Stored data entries
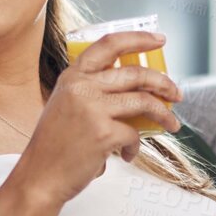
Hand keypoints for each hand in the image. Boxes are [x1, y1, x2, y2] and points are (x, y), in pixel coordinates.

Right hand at [0, 31, 181, 215]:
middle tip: (175, 93)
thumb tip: (138, 90)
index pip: (109, 44)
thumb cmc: (55, 145)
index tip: (159, 40)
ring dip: (163, 114)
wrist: (39, 177)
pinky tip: (126, 154)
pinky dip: (135, 146)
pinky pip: (134, 134)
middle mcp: (82, 87)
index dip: (138, 38)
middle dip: (163, 82)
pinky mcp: (103, 133)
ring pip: (143, 101)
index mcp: (73, 76)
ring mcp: (92, 109)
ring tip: (172, 124)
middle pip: (135, 73)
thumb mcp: (67, 105)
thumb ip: (93, 91)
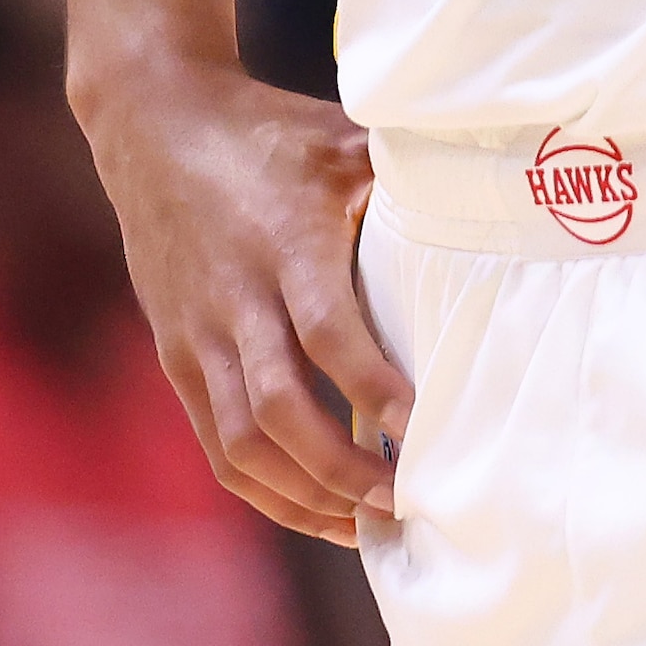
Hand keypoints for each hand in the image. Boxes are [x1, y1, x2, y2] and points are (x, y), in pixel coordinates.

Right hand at [78, 55, 409, 542]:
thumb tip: (492, 186)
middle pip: (280, 411)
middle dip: (344, 471)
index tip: (424, 432)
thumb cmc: (265, 131)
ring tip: (365, 523)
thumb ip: (402, 175)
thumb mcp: (336, 139)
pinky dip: (265, 489)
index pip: (327, 333)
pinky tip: (314, 507)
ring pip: (242, 444)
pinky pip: (216, 443)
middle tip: (405, 500)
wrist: (152, 122)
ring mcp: (196, 332)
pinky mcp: (176, 353)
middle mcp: (233, 296)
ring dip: (305, 496)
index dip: (374, 390)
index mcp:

Instructions for the task: Set every line of the records down again exactly, and exclude all pictures.

Solution:
Hand keypoints for each hand in the image. Boxes are [x1, y1, x2, y2] and points are (x, y), in pixel coordinates.

Right hand at [0, 31, 181, 215]:
middle tip: (175, 93)
thumb tip: (138, 90)
index pip: (109, 44)
thumb cmc: (55, 145)
index tip: (159, 40)
ring dip: (163, 114)
wrist: (39, 177)
pinky tip: (126, 154)
pinky dip: (135, 146)
pinky pip: (134, 134)
middle mcp: (82, 87)
index dip: (138, 38)
middle dip: (163, 82)
pinky mcp: (103, 133)
ring pip: (143, 101)
index mcp: (73, 76)
ring mcp: (92, 109)
ring tip: (172, 124)
middle pip: (135, 73)
thumb mcp: (67, 105)
thumb ip: (93, 91)
Hand keypoints for each hand in the image. Boxes are [x1, y1, x2, y2] and points are (x, y), in pixel coordinates.

Right hand at [78, 55, 409, 542]:
thumb tip: (492, 186)
middle pip: (280, 411)
middle dip: (344, 471)
index tip: (424, 432)
thumb cmc: (265, 131)
ring tip: (365, 523)
thumb ip: (402, 175)
thumb mcp: (336, 139)
pinky dip: (265, 489)
index pip: (327, 333)
pinky tip: (314, 507)
ring pip: (242, 444)
pinky pip: (216, 443)
middle tip: (405, 500)
wrist: (152, 122)
ring mcp: (196, 332)
pinky mcp: (176, 353)
middle mcp: (233, 296)
ring dip: (305, 496)
index dip: (374, 390)
index mcp:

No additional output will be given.